■ **Supplied text**
————————
New York Times editorial, “On Immigration, Mr. Trump Shows Congress It’s on Its Own”:

A White House official said in a call with reportersSunday night that the list of draconian proposals would be a fulfillment of Mr. Trump’s campaign promises, implying that this is what Americans want. Let’s stop right there. The president, in case he forgot, lost the popular vote by millions, and his approval ratings are sputtering in the mid- to high-30s. In contrast, Americans overwhelmingly support letting Dreamers stay in this country.

So what can Republicans do? Start by working across the aisle on sensible immigration legislation. That would begin with what got this entire discussion started: a deal to protect the Dreamers. It would not include Mr. Trump’s border wall, a nonstarter for Democrats that Republican budget hawks also oppose.

No matter what the final package looks like, it needs to get to the floor and be put to a vote — which depends on the House speaker, Paul Ryan, and the Senate majority leader, Mitch McConnell, embracing higher principles than fear of their Tea Party rebels. This doesn’t need to be so hard: There’s a sympathetic population that needs immediate help, there are blueprints on the table that might find bipartisan consensus, and there is a ticking clock.

Wall Street Journal editorial, “Immigration Bait and Switch”:

The new White House demands include 70 immigration “priorities” that amount to everything that the restrictionist right has ever sought … It’s hard to know if Mr. Trump intends all this as a serious negotiating offer, or merely as poison pills.

… The political reality is that most of Mr. Trump’s demands have no chance of passing no matter which party controls Congress. The President and his anti-immigration strategist—White House aide Stephen Miller —may think DACA is the only carrot big enough to leverage their agenda through Congress.

…This would be a humanitarian calamity, and a monumental lost political opportunity. Mr. Trump needs legislative victories to show he can govern, but his immigration bait and switch may guarantee another failure.

Los Angeles Times editorial, “Trump’s Decisions to End DACA and the Clean Power Plan Are All About Negating Obama”:

…in yet another twist, he [President Trump] is saying he will back that new law only if Congress gives him funding for his ridiculous and exorbitant border wall, 10,000 more immigration agents and more immigration judges, prosecutors and detention beds, while also scrapping protections for the most vulnerable unaccompanied minors. That’s not a policy template, it’s a ransom demand.

…It is a matter of fundamental fairness, and humanity, to find a way to let them [Dreamers] stay instead of deporting them to countries they barely know. Their fate should not be used as a bargaining chip to achieve Trump’s goal of cracking down on immigration.

So what can and should Congress do to protect Dreamers?

The next deadline for must-pass legislation is December 8, 2017. Congress has to approve a spending bill to keep the federal government open. If recent history is any guide, many Republicans will refuse to vote for any such spending measure, requiring a bipartisan vote to keep the government up and running. And most Democrats simply will not support a bill that funds the deportation of Dreamers losing their DACA status. Republicans in Congress need to make sure the Dream Act is part of that package if they want Democrats in Congress to vote for it.

Said Frank Sharry, Executive Director of America’s Voice Education Fund:

Congress has the power, the votes and the motivation to get a deal done on a clean Dream Act. The quickest and simplest solution is to add Dream to the December omnibus spending package. That’s the way this gets done in Congress, and it’s also what the American people want.  Poll after poll shows that they strongly support the bipartisan Dream Act.  That’s not a Dream Act burdened by Stephen Miller’s poison pills, it’s simply the Dream Act that finally and formally recognizes immigrant youth as the Americans they already are. Congress has a rare opportunity get something done that moves the country forward and is simply the right thing to do. With President Donald Trump deferring to President Stephen Miller, it’s now up to Republican leadership and Congressional Democrats to make it happen.
————————
Records from a data source
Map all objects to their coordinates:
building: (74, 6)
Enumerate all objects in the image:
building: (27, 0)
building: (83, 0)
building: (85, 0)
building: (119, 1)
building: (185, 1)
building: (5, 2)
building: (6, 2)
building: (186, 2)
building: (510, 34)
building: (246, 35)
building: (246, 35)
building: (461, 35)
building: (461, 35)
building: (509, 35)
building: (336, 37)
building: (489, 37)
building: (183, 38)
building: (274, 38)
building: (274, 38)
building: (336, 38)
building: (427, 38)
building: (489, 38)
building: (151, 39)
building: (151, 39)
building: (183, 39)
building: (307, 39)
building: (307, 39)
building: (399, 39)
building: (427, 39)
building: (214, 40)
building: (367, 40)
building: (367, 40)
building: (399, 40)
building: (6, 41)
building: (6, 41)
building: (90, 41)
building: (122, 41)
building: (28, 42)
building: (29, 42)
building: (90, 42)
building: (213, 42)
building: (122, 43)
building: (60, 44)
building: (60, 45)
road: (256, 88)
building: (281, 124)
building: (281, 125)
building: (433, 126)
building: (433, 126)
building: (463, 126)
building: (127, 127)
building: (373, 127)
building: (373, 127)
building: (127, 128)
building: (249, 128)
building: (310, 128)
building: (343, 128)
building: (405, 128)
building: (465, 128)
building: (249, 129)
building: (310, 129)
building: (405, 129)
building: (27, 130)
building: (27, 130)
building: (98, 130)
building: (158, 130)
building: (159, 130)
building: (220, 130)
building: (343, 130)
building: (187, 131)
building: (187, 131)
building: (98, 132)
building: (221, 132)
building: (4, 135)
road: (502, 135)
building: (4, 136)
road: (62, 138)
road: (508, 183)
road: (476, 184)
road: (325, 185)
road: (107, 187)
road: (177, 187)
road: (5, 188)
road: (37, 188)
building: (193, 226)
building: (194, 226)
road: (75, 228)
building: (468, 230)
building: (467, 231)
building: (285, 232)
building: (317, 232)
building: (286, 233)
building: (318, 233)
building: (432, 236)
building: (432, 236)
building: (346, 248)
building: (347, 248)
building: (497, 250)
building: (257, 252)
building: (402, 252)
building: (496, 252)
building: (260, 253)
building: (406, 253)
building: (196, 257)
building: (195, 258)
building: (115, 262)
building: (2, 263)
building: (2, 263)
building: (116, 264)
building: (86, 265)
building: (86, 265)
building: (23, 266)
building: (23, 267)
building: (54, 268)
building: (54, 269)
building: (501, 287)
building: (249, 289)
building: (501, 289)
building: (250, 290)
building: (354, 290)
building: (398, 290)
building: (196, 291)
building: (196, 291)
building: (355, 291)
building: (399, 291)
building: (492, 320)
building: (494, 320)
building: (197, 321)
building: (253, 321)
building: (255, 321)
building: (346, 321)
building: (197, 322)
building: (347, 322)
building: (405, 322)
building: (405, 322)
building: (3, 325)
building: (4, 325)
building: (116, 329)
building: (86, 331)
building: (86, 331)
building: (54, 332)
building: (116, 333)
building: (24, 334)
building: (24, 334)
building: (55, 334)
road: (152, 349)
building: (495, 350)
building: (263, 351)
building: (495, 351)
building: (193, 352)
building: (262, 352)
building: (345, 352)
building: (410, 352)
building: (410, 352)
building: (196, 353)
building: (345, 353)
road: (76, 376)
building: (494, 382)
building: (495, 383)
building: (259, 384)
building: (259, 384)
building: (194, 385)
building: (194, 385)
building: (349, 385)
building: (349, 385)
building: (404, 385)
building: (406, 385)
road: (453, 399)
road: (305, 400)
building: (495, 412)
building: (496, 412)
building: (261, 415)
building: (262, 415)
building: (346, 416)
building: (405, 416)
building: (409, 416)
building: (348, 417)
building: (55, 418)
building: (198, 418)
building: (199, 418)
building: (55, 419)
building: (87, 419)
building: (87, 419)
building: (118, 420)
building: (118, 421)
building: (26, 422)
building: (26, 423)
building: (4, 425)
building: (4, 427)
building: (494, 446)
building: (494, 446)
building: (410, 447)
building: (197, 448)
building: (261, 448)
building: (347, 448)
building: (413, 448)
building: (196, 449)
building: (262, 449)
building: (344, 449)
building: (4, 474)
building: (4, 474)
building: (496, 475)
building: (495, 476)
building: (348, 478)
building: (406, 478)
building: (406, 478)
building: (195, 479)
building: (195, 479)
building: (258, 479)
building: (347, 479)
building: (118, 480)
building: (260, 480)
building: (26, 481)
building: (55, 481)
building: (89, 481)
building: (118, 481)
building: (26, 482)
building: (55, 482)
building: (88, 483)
————————
■ **Exercise**
Can you rewrite the immigration editorials from "No matter what" through "as poison pills.", changing "ticking clock" to "looming deadline"?

■ **Exercise response**
No matter what the final package looks like, it needs to get to the floor and be put to a vote — which depends on the House speaker, Paul Ryan, and the Senate majority leader, Mitch McConnell, embracing higher principles than fear of their Tea Party rebels. This doesn’t need to be so hard: There’s a sympathetic population that needs immediate help, there are blueprints on the table that might find bipartisan consensus, and there is a looming deadline.

Wall Street Journal editorial, “Immigration Bait and Switch”:

The new White House demands include 70 immigration “priorities” that amount to everything that the restrictionist right has ever sought … It’s hard to know if Mr. Trump intends all this as a serious negotiating offer, or merely as poison pills.